For instance, -9 is a negative number because it is 9 units below zero. When working with negative numbers in arithmetic, there are a few key points to remember:

• Subtracting a negative number is the same as adding its positive counterpart. For example, \(-(-5)\) is equivalent to adding \(5\).
• When adding two negative numbers together, you add their absolute values and then attach a negative sign to the result.
• Similarly, adding a negative number to a positive number is like subtraction. You subtract the smaller absolute value from the larger one, and the sign of the result depends on which absolute value was larger.

Understanding these rules can help you handle negative numbers with ease in any expression.

Grouping is a powerful tool to simplify arithmetic expressions, especially when dealing with both positive and negative integers. When you group integers, you are effectively organizing the numbers in a way that makes computation easier to follow.
In our expression, \(-9 + 15 + (-5)\), grouping the negative integers first helps you focus on a smaller part of the problem. By adding the negative numbers \(-9\) and \(-5\) together, you simplify that part to \(-14\).
This strategy is beneficial because:

• It reduces the number of operations you need to perform at once.
• Makes it clearer to see what your next step should be, by simplifying the expression incrementally.
• Helps to avoid errors by dealing with smaller, more manageable portions of the problem.

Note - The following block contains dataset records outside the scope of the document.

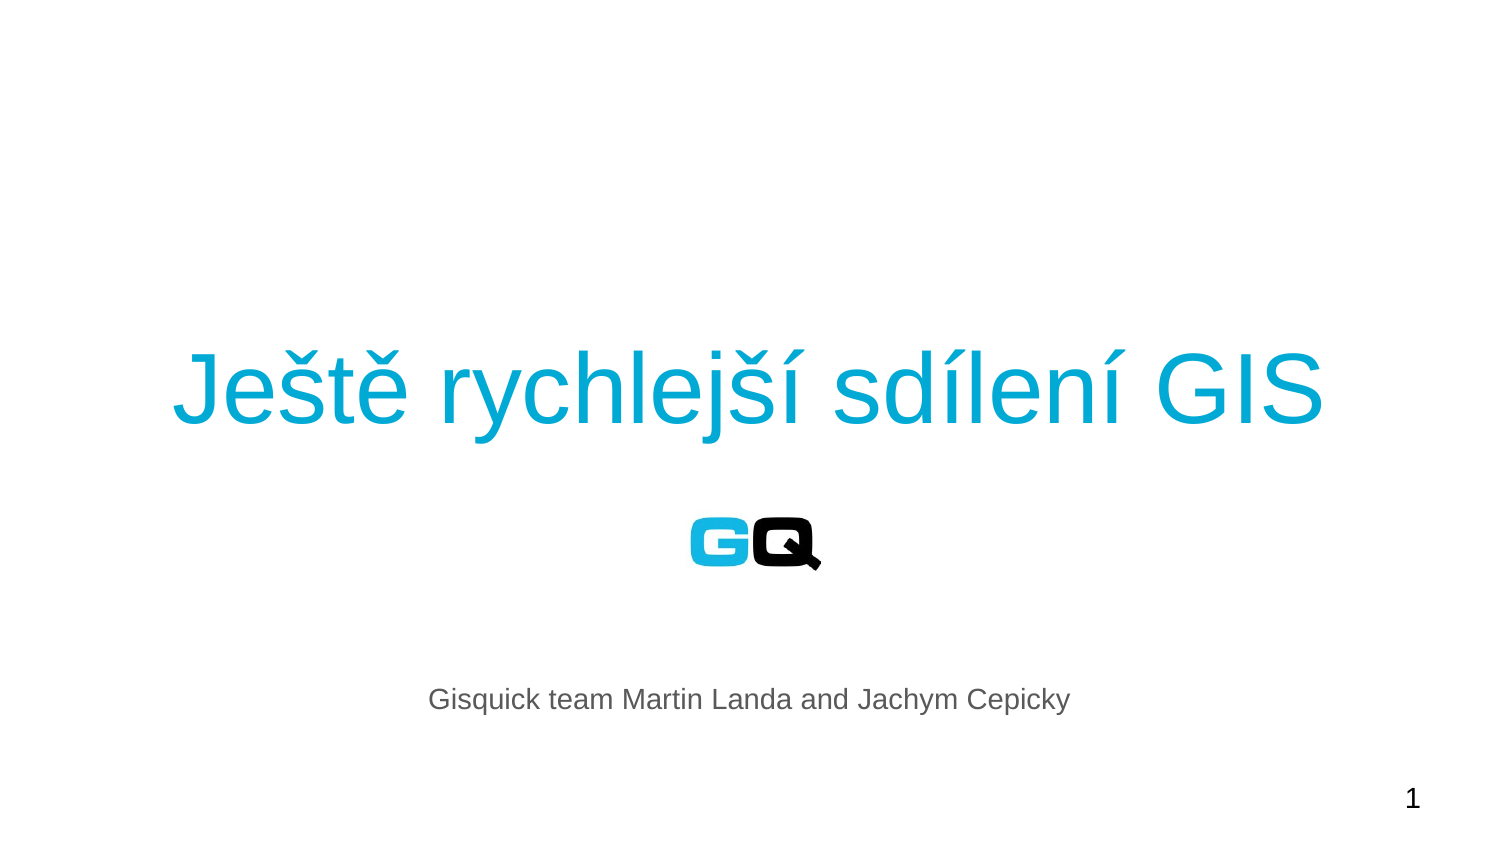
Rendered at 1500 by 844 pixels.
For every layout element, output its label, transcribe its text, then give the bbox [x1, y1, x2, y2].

slide_number <číslo> [1389, 764, 1480, 830]
subtitle Gisquick team Martin Landa and Jachym Cepicky [51, 664, 1449, 795]
title Ještě rychlejší sdílení GIS [51, 122, 1449, 459]
picture [685, 472, 827, 615]
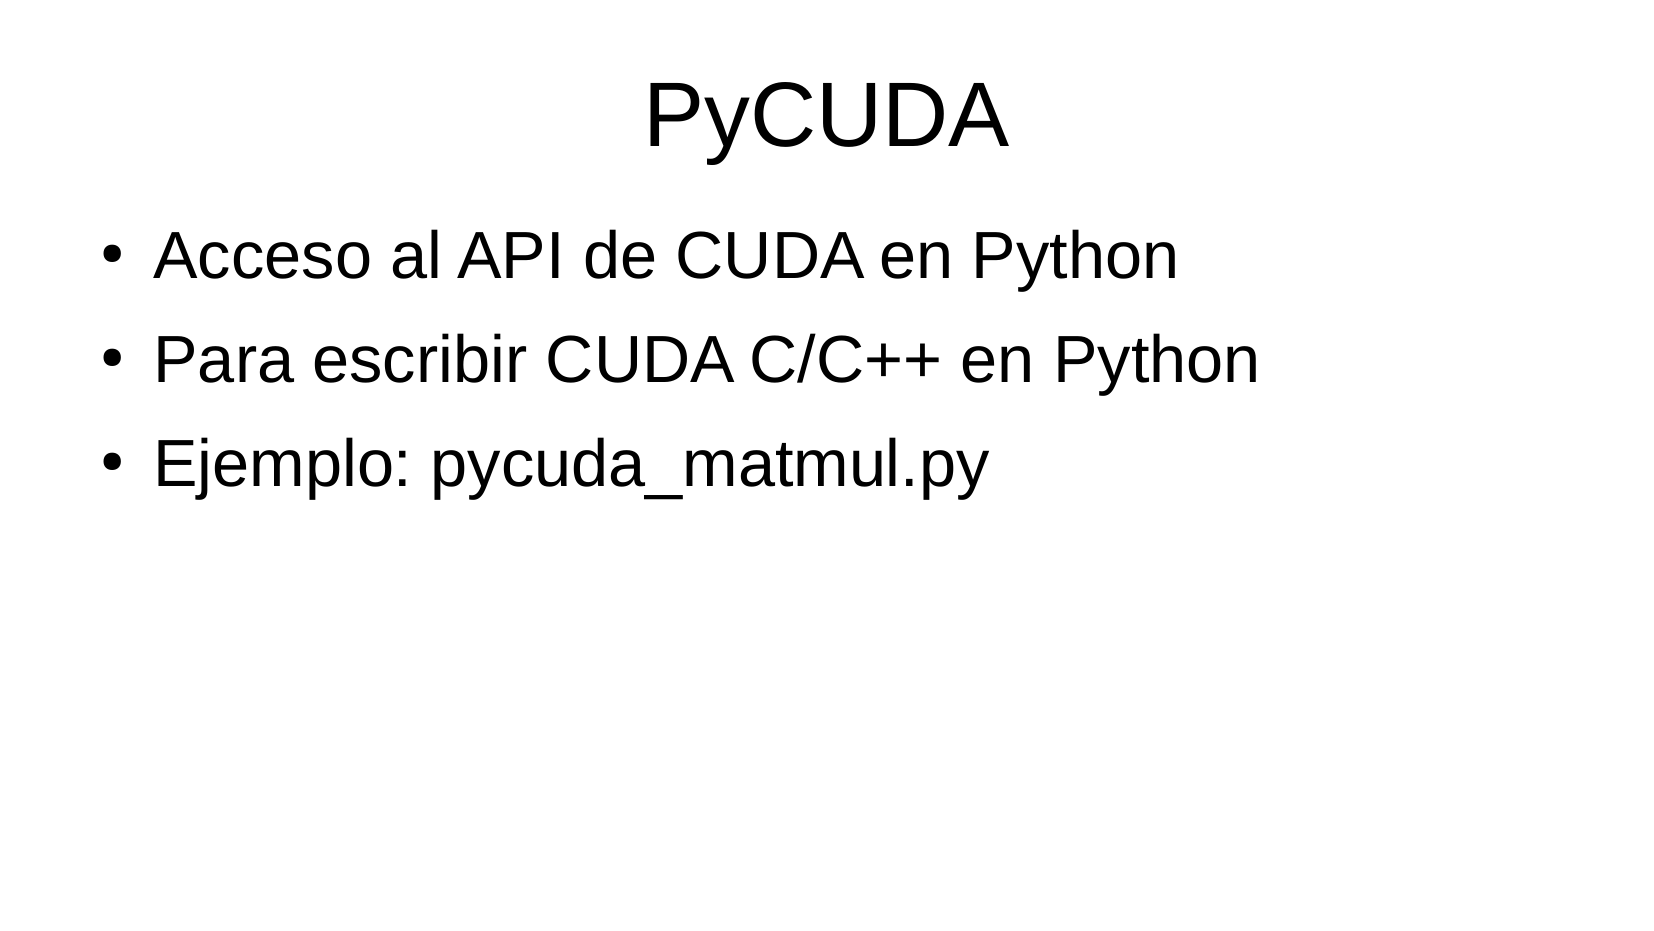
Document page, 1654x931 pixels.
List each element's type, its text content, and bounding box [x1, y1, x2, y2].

title PyCUDA [82, 37, 1571, 193]
list Acceso al API de CUDA en Python Para escribir CUDA C/C++ en Python Ejemplo: pycuda_matmul.py [82, 217, 1571, 758]
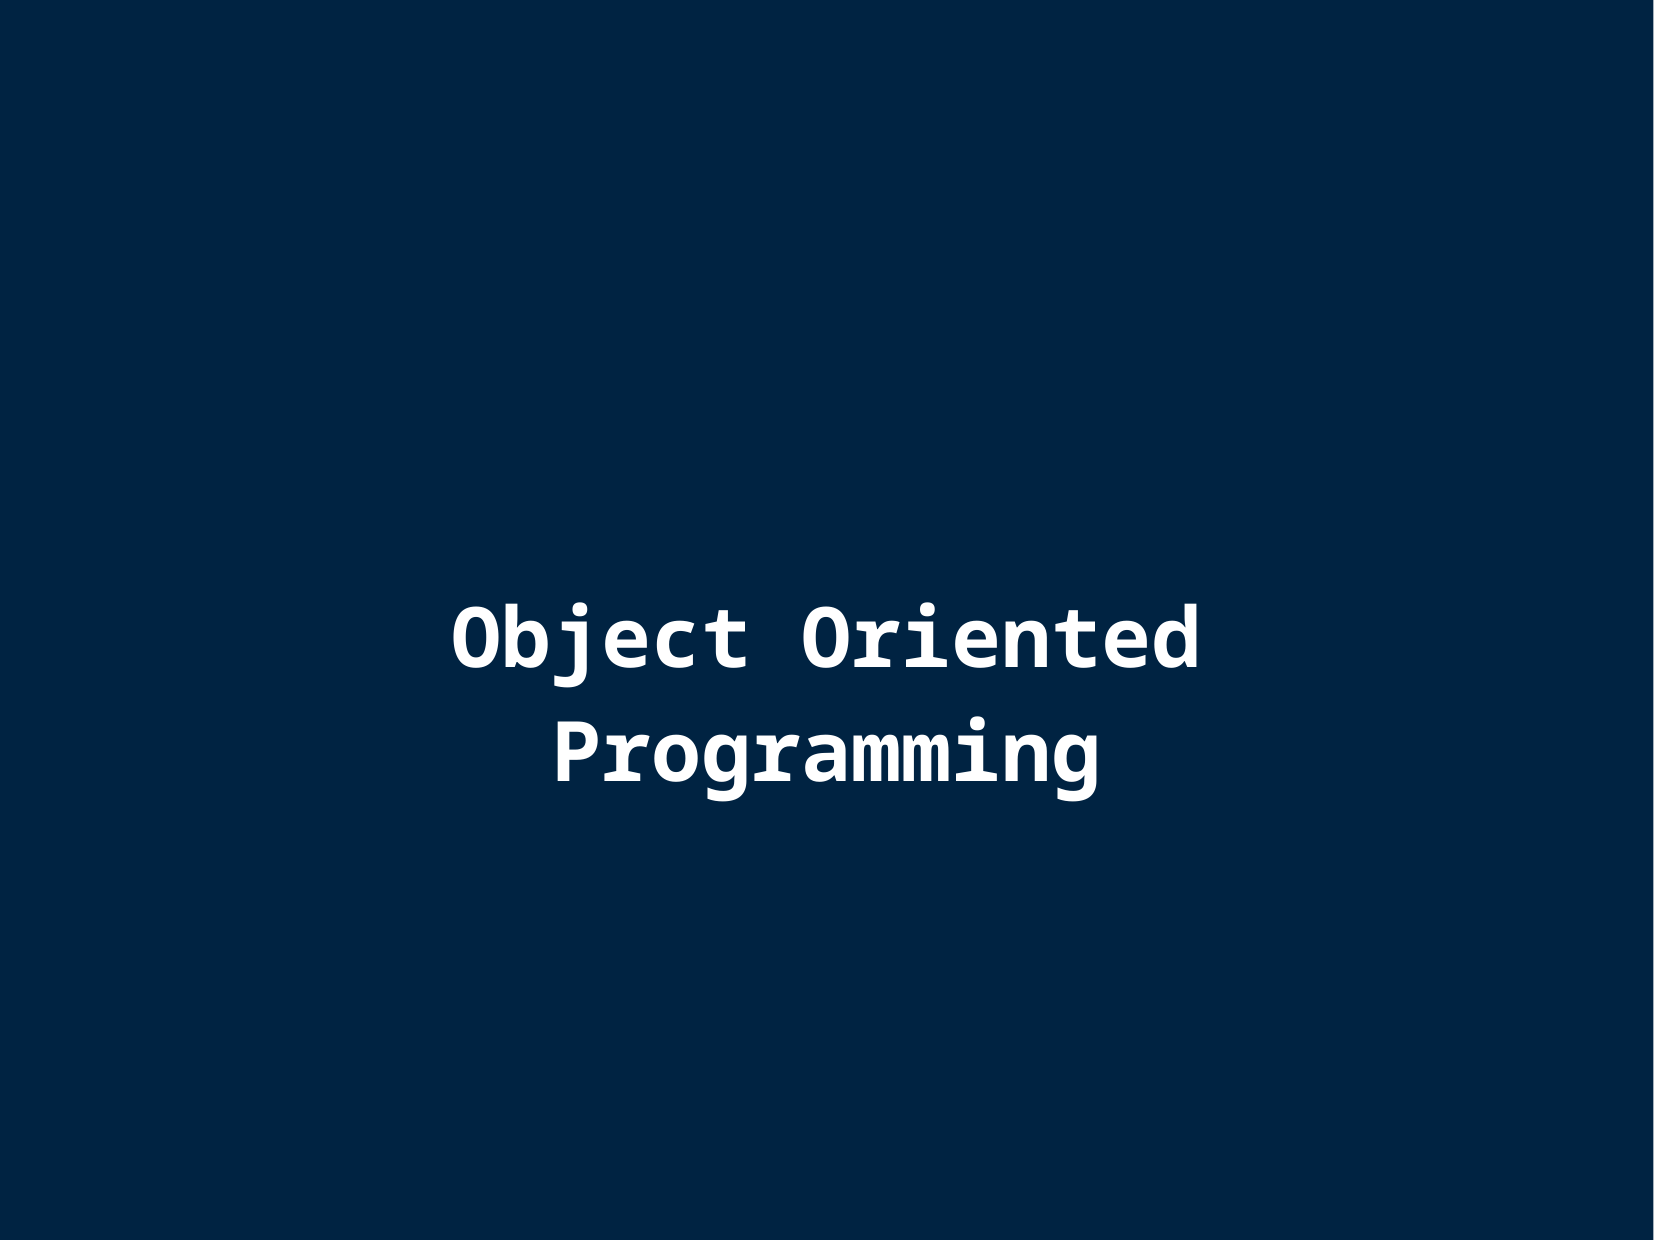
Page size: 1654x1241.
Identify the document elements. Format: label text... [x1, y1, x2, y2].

text_box Object Oriented Programming [228, 571, 1426, 670]
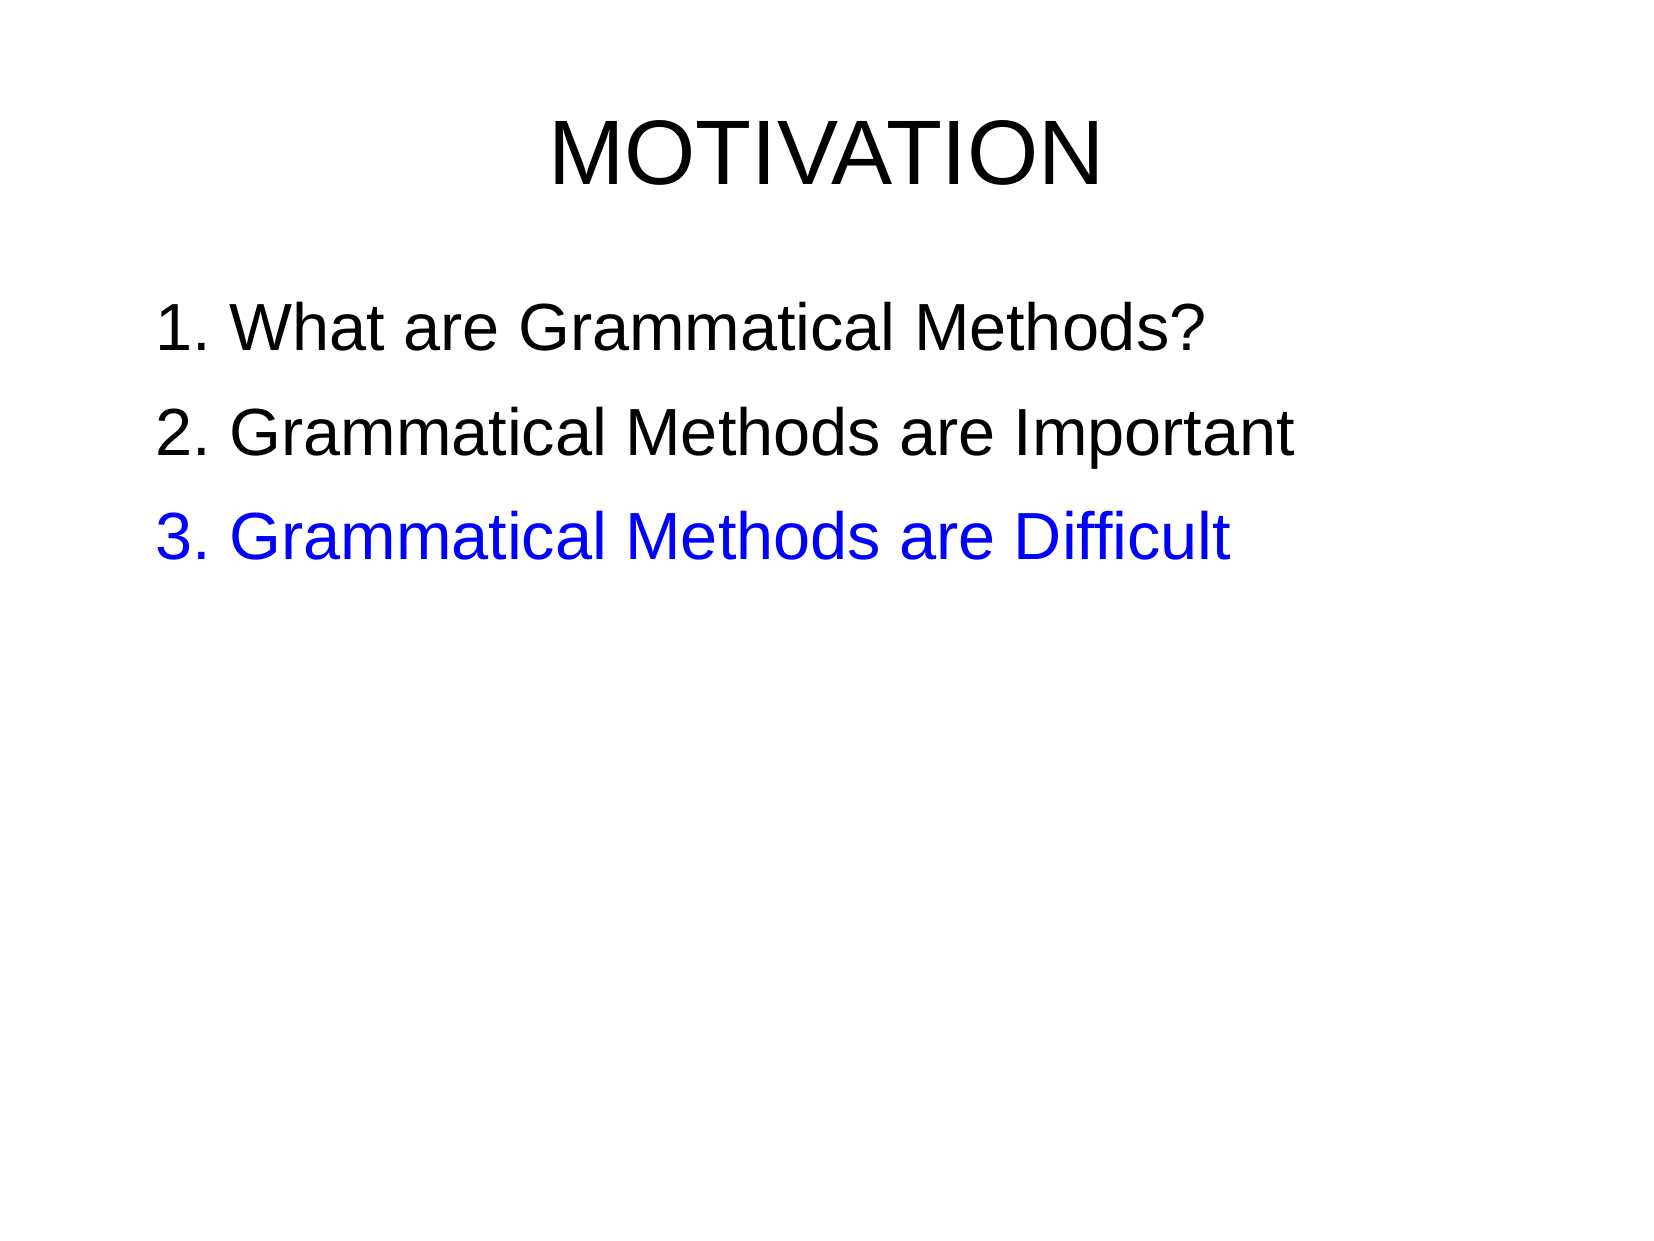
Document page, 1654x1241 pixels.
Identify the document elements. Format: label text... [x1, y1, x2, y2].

Grouping integers is especially handy when dealing with larger sets of numbers or more complex problems, as it breaks them down into simpler parts.

Simplifying expressions involves breaking down an arithmetic problem into the easiest, most understandable form. This process is all about systematically reducing complexity by performing basic operations one step at a time.
Consider the original problem \(-9 + 15 + (-5)\):

• Start Small: Begin by grouping similar terms, like the negative numbers in our example. This simplifies the task of addition or subtraction.
• Perform Arithmetic: Next, take the grouped numbers and perform their respective operations, as we did with \(-9 + (-5) = -14\).
• Combine Results: Finally, combine this result with the remaining numbers, like adding \(15\) to \(-14\), to achieve a final, simplified expression.

Each of these steps is about making the expression simpler, turning the problem from a potentially confusing equation into a straightforward calculation. As you practice, this process will become second nature, and simplifying any arithmetic expression will be a breeze!